Change Airflow DAG API
Airflow could be modified to allow alternate forms of integration which work better with event-based systems. This is impractical because we do not have Airflow contributors on staff, and the timeline required to get such a change proposed, approved, and merged upstream is much too long and includes lots of risk.
- Service will need to insert job-id and state for a given queue and job-set
- Service will need to delete all jobs for a given queue and job-set.
- Service will access by job-id for polling loop.
- We will use in an in memory cache while doing subscription and then write to a persistent DB periodically.
- We will delete data after a configuration amount of time without an update.
- The Job Service will contain a table of queue, job-set, job-id, state and timestamp.
- What database should store this?
- We will use SQLLite.
- A in memory database will be used to get job-sets and then we will write in batches to our database for persistence.
- In memory db
- Part of service
- Persists database to a file
- SQL operations for inserting and deleting are simple.
- Writing is sequential and blocks.
- Meant for small amount of concurrent users.
- Difficult to scale with Kubernetes.
- Scaling is only possible by increasing the number of job services
- Logic for deleting is more complicated.
- Writing to virtualized file volume will be slow in Kubernetes.
- What should be the API between Armada cache <-> Airflow?

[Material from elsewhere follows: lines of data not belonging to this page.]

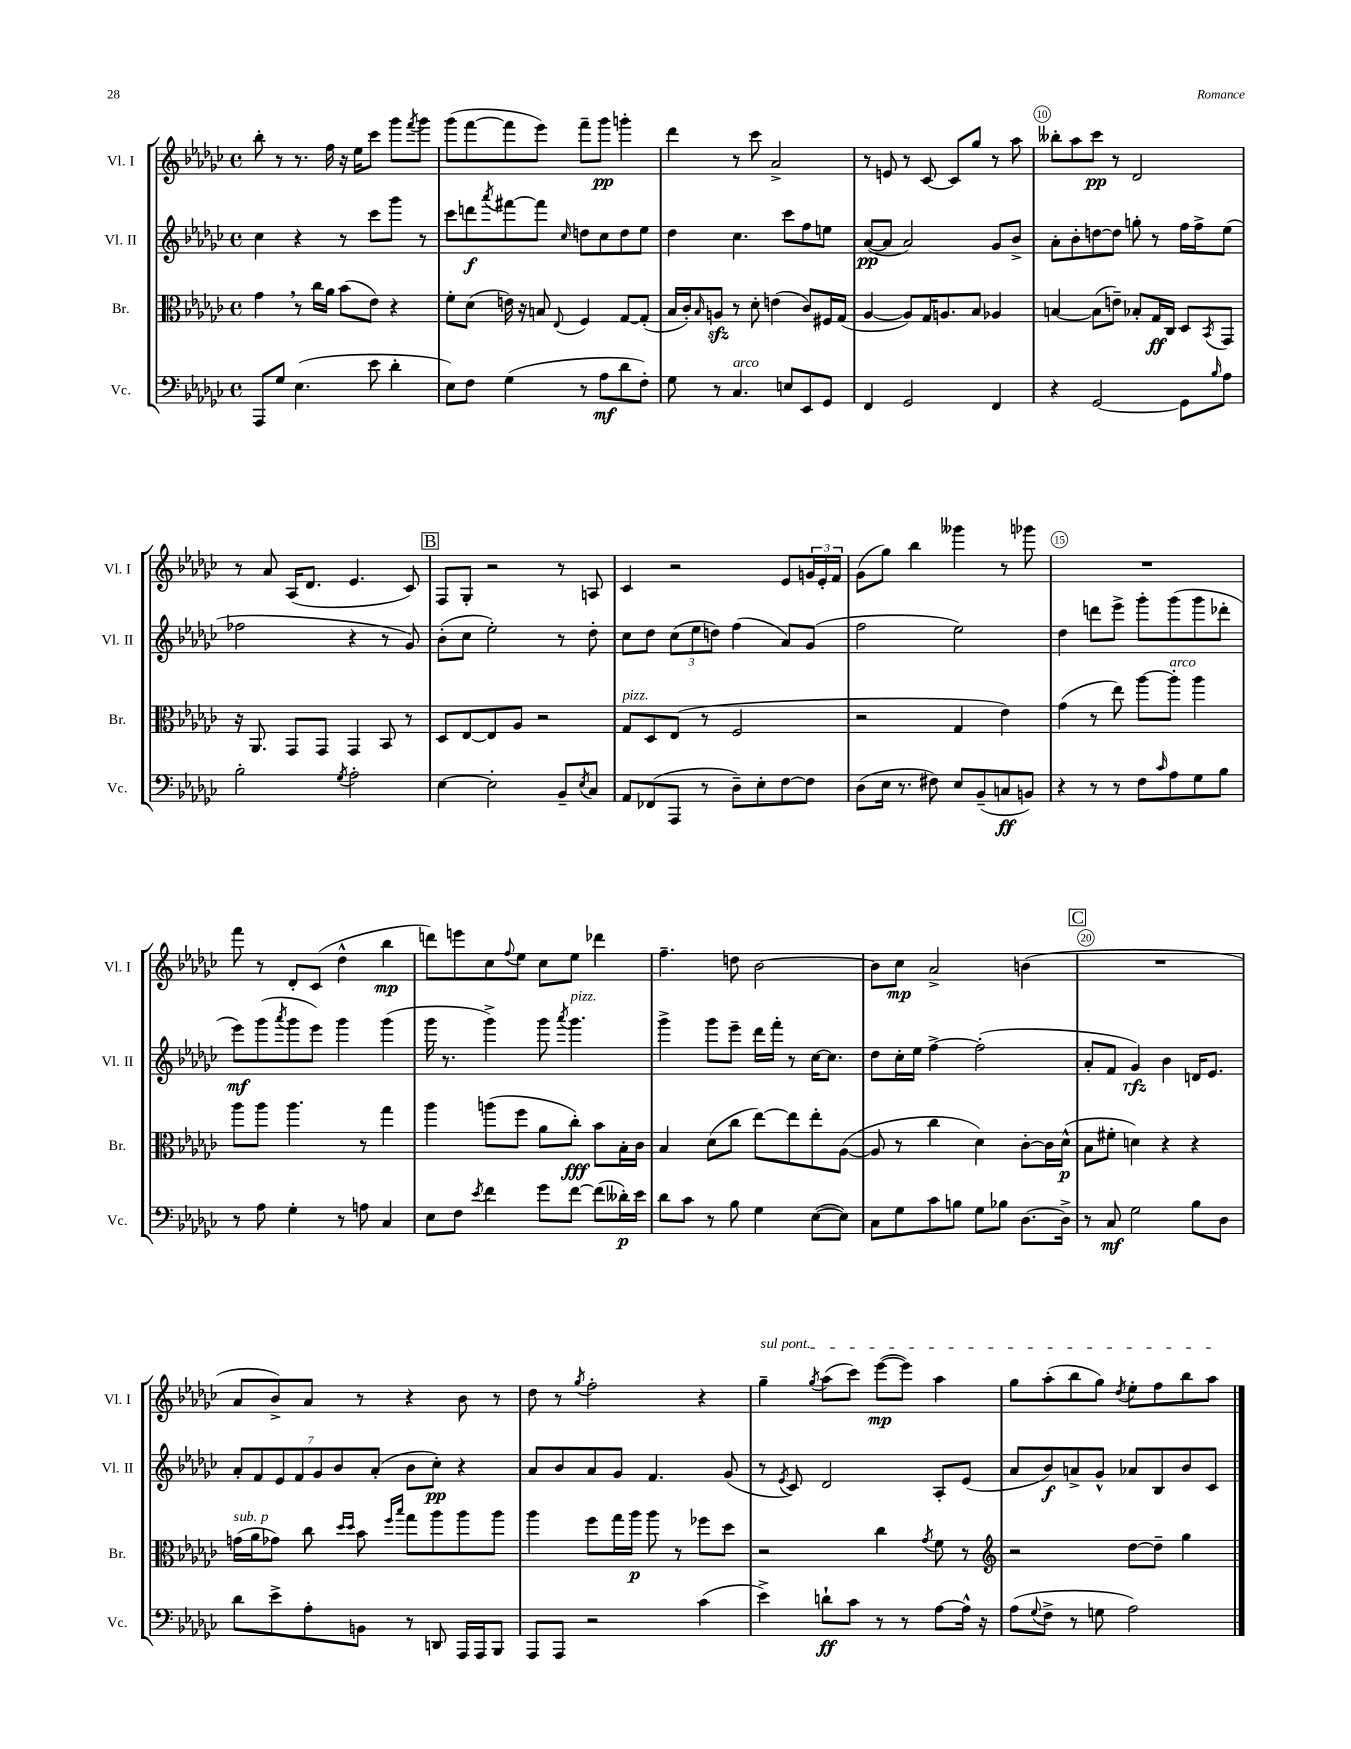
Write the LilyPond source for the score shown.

<<
\new StaffGroup <<
\new Staff = "s0" \with { instrumentName = "Vl. I" shortInstrumentName = "Vl. I" } {
    \clef treble \key ges \major \defaultTimeSignature \time 4/4
    bes''8-. r8 r8. f''16 r16 ees''16 ces'''8 ges'''8 \acciaccatura { f'''8 } ges'''8 |
    ges'''8( f'''8~ f'''8 ees'''8) f'''8-- ges'''8\pp g'''4-. |
    des'''4 r8 ces'''8 aes'2-> |
    r8 e'8 r8 ces'8~ ces'8 ges''8 r8 aes''8 |
    beses''8-. aes''8 ces'''8\pp r8 des'2 |
    r8 aes'8 aes16( des'8. ees'4. ces'8) |
    \mark \markup { \box "B" } f8 ges8-. r2 r8 a8 |
    ces'4 r2 ees'8 \tuplet 3/2 { g'16 ees'16-. f'16 } |
    ges'8( ges''8) bes''4 geses'''4 r8 ges'''8 |
    R1 |
    f'''8 r8 des'8-. ces'8( des''4-^ bes''4\mp |
    d'''8) e'''8 ces''8 \appoggiatura { f''8 } ees''8 ces''8 ees''8 des'''4 |
    f''4.-- d''8 bes'2~ |
    bes'8 ces''8\mp aes'2-> b'4( |
    \mark \markup { \box "C" } R1 |
    aes'8 bes'8->) aes'8 r8 r4 bes'8 r8 |
    des''8 r8 \acciaccatura { ges''8 } f''2-. r4 |
    \once \override TextSpanner.bound-details.left.text = \markup { \italic "sul pont." } ges''4--\startTextSpan \acciaccatura { ges''8 } aes''8( ces'''8) ees'''8~\mp( ees'''8) aes''4 |
    ges''8 aes''8-.( bes''8 ges''8) \acciaccatura { des''8 } ees''8-. f''8 bes''8 aes''8\stopTextSpan \bar "|." |
}
\new Staff = "s1" \with { instrumentName = "Vl. II" shortInstrumentName = "Vl. II" } {
    \clef treble \key ges \major \defaultTimeSignature \time 4/4
    ces''4 r4 r8 ces'''8 ges'''8 r8 |
    ces'''8 d'''8\f \acciaccatura { aes'''8 } fis'''8~ fis'''8 \grace { ces''16 } d''8 ces''8 d''8 ees''8 |
    des''4 ces''4. ces'''8 f''8 e''8 |
    aes'8~\pp( aes'8 aes'2) ges'8 bes'8-> |
    aes'8-. bes'8-. d''8~ d''8 g''8-. r8 f''16 f''16-> ees''8( |
    fes''2 r4 r8 ges'8) |
    \mark \markup { \box "B" } bes'8-.( ces''8 ees''2-.) r8 des''8-. |
    ces''8 des''8 \tuplet 3/2 { ces''8( ees''8 d''8) } f''4( aes'8) ges'8( |
    f''2 ees''2) |
    des''4 d'''8 ees'''8-> ges'''8-. ges'''8( ges'''8 des'''8-. |
    ees'''8\mf) ges'''8( \acciaccatura { aes'''8 } ges'''8 ees'''8) ges'''4 ges'''4( |
    ges'''16 r8. ges'''4->) ges'''8 \acciaccatura { aes'''8 } ges'''4.^\markup { \italic "pizz." } |
    ges'''4-> ges'''8 ees'''8-- des'''16 f'''16-. r8 ces''16~ ces''8. |
    des''8 ces''16-. ees''16 f''4~-> f''2-.( |
    \mark \markup { \box "C" } aes'8-. f'8 ges'4\rfz) bes'4 d'16 ees'8. |
    \tuplet 7/4 { aes'8-. f'8 ees'8 f'8 ges'8 bes'8 aes'8-.( } bes'8 ces''8-.\pp) r4 |
    aes'8 bes'8 aes'8 ges'8 f'4. ges'8( |
    r8 \acciaccatura { ees'8 } ces'8) des'2 aes8-. ees'8( |
    aes'8 bes'8\f) a'8-> ges'8-^ aes'8 bes8 bes'8 ces'8 \bar "|." |
}
\new Staff = "s2" \with { instrumentName = "Br." shortInstrumentName = "Br." } {
    \clef alto \key ges \major \defaultTimeSignature \time 4/4
    ges'4 \breathe r8 ces''16 aes'16 bes'8( ees'8) r4 |
    f'8-. des'8( e'16) r16 b8 \appoggiatura { ees8 } f4 ges8~ ges8-.( |
    bes16 ces'16-.) \grace { bes16 } a8\sfz r8 des'8-. e'4( ces'8) fis16 ges16( |
    aes4~ aes8) ges16 a8. bes8 aes4 |
    b4~ b8( e'8--) bes8-. ges16\ff ces16 des8 \acciaccatura { bes,8 } ges,8 |
    r16 aes,8. ges,8 ges,8 ges,4 bes,8 r8 |
    \mark \markup { \box "B" } des8 ees8~ ees8 aes8 r2 |
    ges8^\markup { \italic "pizz." } des8 ees8( r8 f2 |
    r2 ges4 ees'4) |
    ges'4( r8 ees''8) aes''8~ aes''8-.^\markup { \italic "arco" } aes''4 |
    aes''8 aes''8 aes''4. r8 ges''4 |
    aes''4 a''8( f''8 aes'8 ces''8-.\fff) bes'8 bes16-. ces'16 |
    bes4 des'8( ces''8 ees''8~) ees''8 ees''8-. aes8~( |
    aes8 r8 ces''4 des'4) ces'8~-. ces'16 des'16-^\p( |
    \mark \markup { \box "C" } bes8 fis'8-. d'4) r4 r4 |
    g'16^\markup { \italic "sub. p" }( aes'16 ges'8) ces''8 \grace { des''16 des''16 } bes'8 \grace { f''16 bes''16 } ges''8 aes''8 aes''8 aes''8 |
    aes''4 f''8 ges''16 aes''16\p aes''8 r8 fes''8 des''8 |
    r2 ces''4 \acciaccatura { ges'8 } f'8 r8 |
    \clef treble r2 des''8~ des''8-- ges''4 \bar "|." |
}
\new Staff = "s3" \with { instrumentName = "Vc." shortInstrumentName = "Vc." } {
    \clef bass \key ges \major \defaultTimeSignature \time 4/4
    aes,,8 ges8 ees4.( ees'8 des'4-. |
    ees8) f8 ges4( r8 aes8\mf des'8 f8-.) |
    ges8 r8 ces4.^\markup { \italic "arco" } e8 ees,8 ges,8 |
    f,4 ges,2 f,4 |
    r4 ges,2~ ges,8 \grace { bes16 } aes8 |
    bes2-. \acciaccatura { ges8 } aes2-. |
    \mark \markup { \box "B" } ees4~ ees2-. bes,8-- \acciaccatura { ees8 } ces8 |
    aes,8 fes,8( aes,,8 r8 des8--) ees8-. f8~ f8 |
    des8( ees16 r8. fis8) ees8 bes,8--( c8\ff b,8) |
    r4 r8 r8 f8 \grace { ces'16 } aes8 ges8 bes8 |
    r8 aes8 ges4-. r8 a8 ces4 |
    ees8 f8 \acciaccatura { ees'8 } f'4 ges'8 f'8~ f'8( deses'16-.\p) ees'16 |
    des'8 ces'8 r8 bes8 ges4 ees8~( ees8) |
    ces8 ges8 ces'8 b8 ges8 bes8 des8.~ des16-> |
    \mark \markup { \box "C" } r8 ces8\mf ges2 bes8 des8 |
    des'8 ees'8-> aes8-. b,8 r8 d,8 aes,,16 aes,,16 bes,,8 |
    aes,,8 aes,,8 r2 ces'4( |
    ees'4->) d'8-!\ff ces'8 r8 r8 aes8~ aes16-^ r16 |
    aes8( \appoggiatura { ges8 } f8-> r8 g8 aes2) \bar "|." |
}
>>
>>
\layout { \context { \Score currentBarNumber = #6 \override BarNumber.break-visibility = ##(#f #t #t) barNumberVisibility = #(every-nth-bar-number-visible 5) \override BarNumber.stencil = #(make-stencil-circler 0.1 0.3 ly:text-interface::print) } }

- The proto file above will generate a python client where they can call get_job_status with job_id, job_set_id and queue specified. All of these are known by the Airflow Operator.
- API Definition
- JobSet subscription will happen automatically for all tasks in a dag.
The cache should use the same security as our armadactl. Airflow does not currently support multitenancy.

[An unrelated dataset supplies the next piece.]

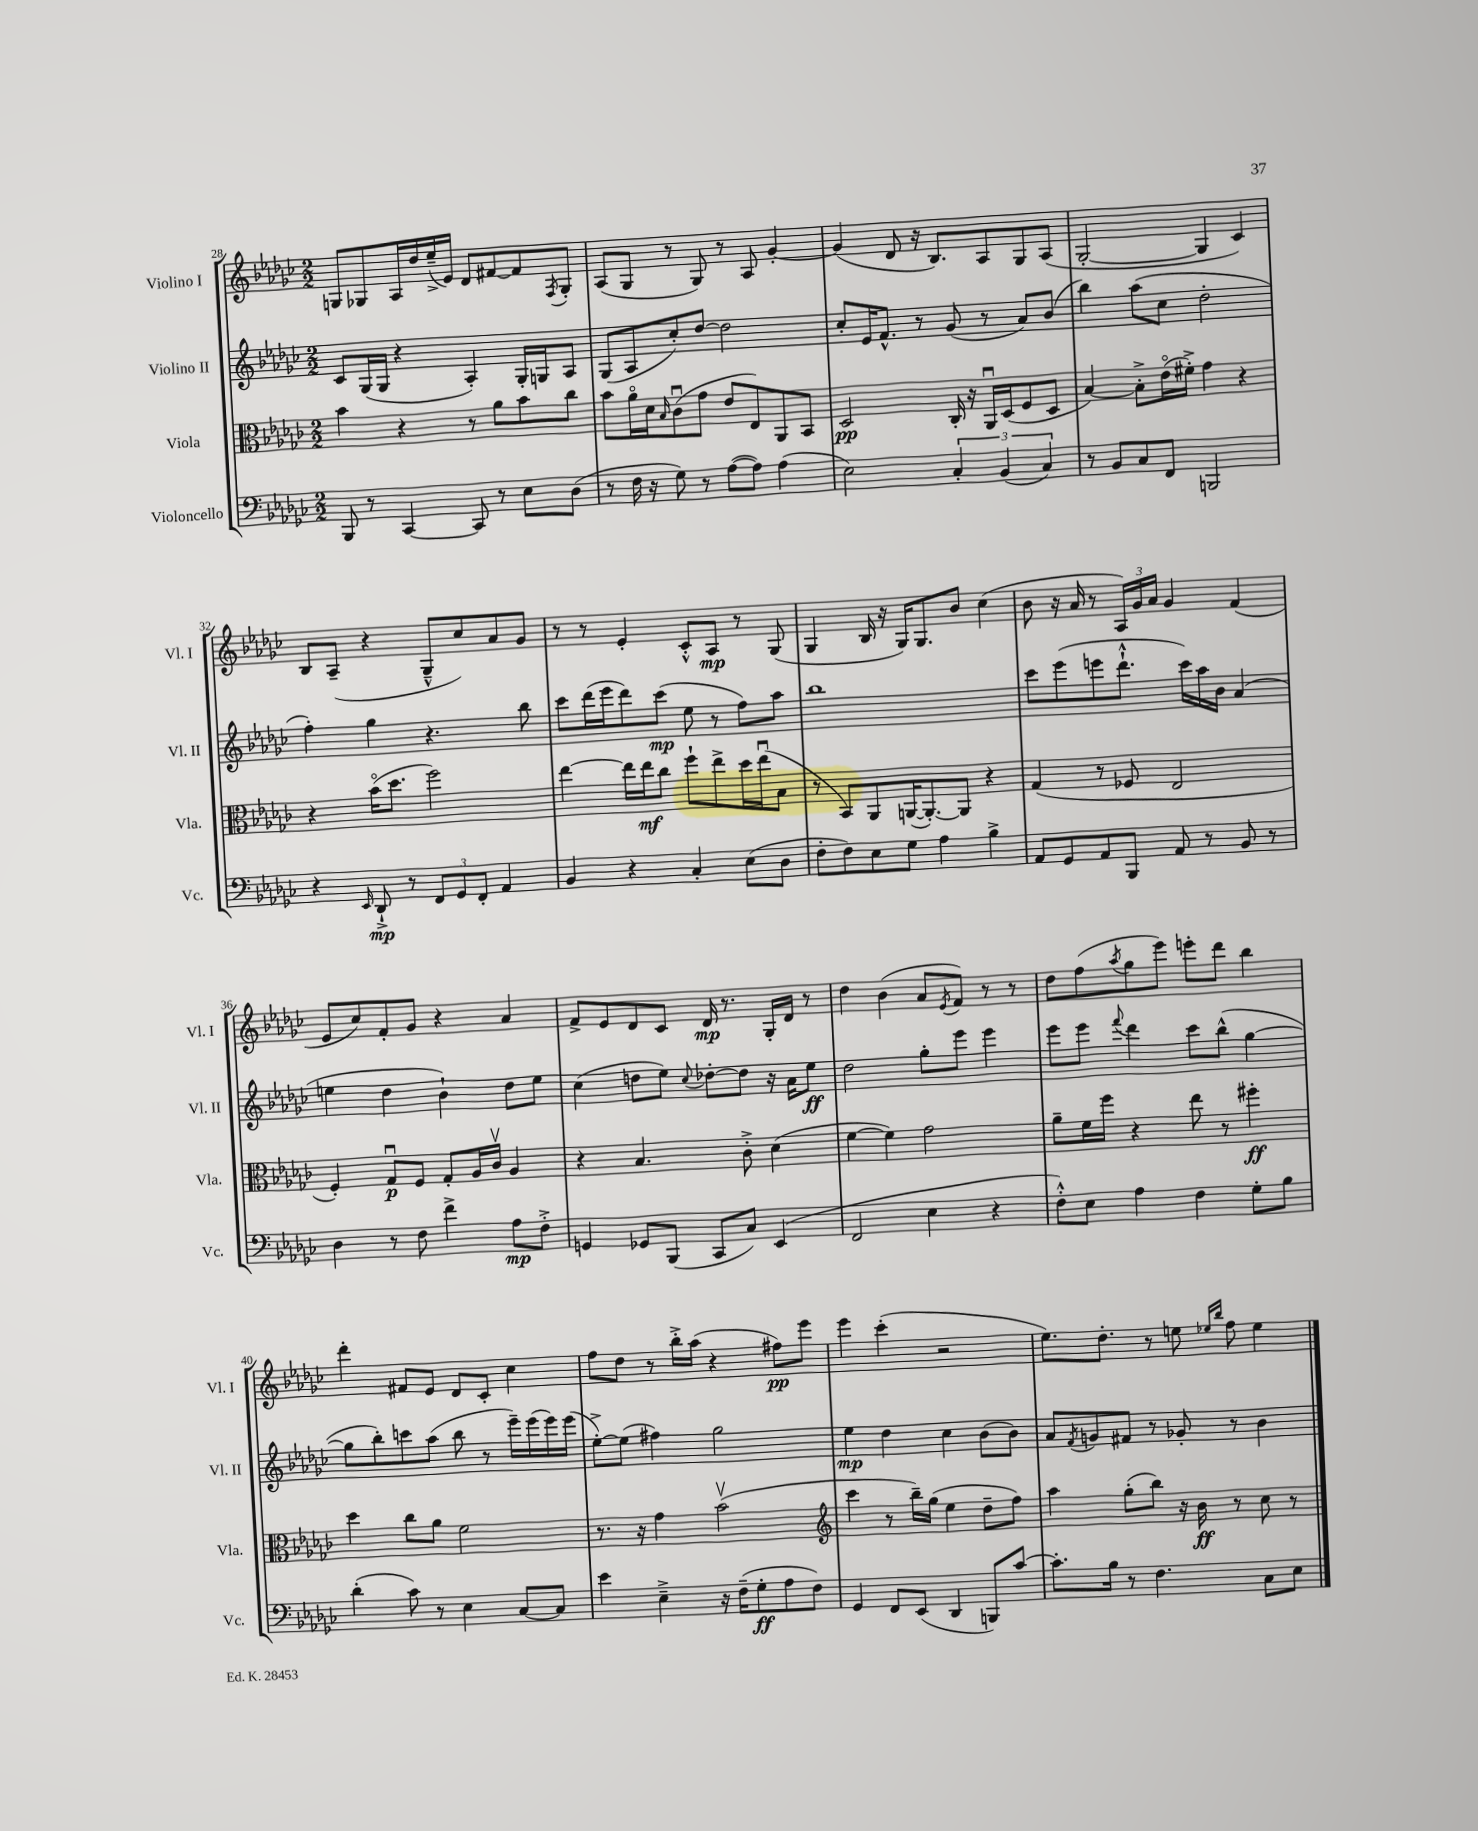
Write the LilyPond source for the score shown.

- Update dev and quickstart guides
- Update production deployment guides
1) User creates a dag and assigns a job-set. 2) Dag setup includes ArmadaPythonClient and JobServiceClient 3) Airflow operator takes both ArmadaPythonClient and JobServiceClient 4) Airflow operator submits job via ArmadaPythonClient 5) Airflow operator polls JobServiceClient via GetJobStatus 6) Once Armada has a terminal event, the airflow task is complete.
I have a PR that implements this plan.
- Created a jobservice proto definition
- Generated GRPC service for the correspond proto definition
- Created a jobservice cmd that takes an configuration object
- JobService starts a GRPC server
- Added ApiConnection and GRPC configuration parameters
After talking with Chris Martin, I found out that we will be implementing our own redis cache for the events. We will not be using pulsar, nats, or jetstream to stream events.
The logic for this service should be as follows:
- When a request comes in, check if we already have a subscription to that jobset. If we don’t have a subscription, create one using the armada go client (grpc api).
- Have a function connected to this subscription that updates the jobId key in the local cache with the new state for all jobs in the jobset (even those nobody has asked for yet).
- The local redis should just store jobId -> state mappings. Any messages you get that don’t correspond to states we care about (ingresses, unableToSchedule) just ignore.
- Return the latest state. If we just subscribed then it’s probably “not found” The armada operator just polls for the job state. The first poll for a given jobset will cause a subscription to be made for that jobset.
Airflow Sequence Diagram
JobService Server Diagram
EventClient is the GRPC public GRPC client for watching events
The JobService deployment consists of a GRPC Go Server and a database.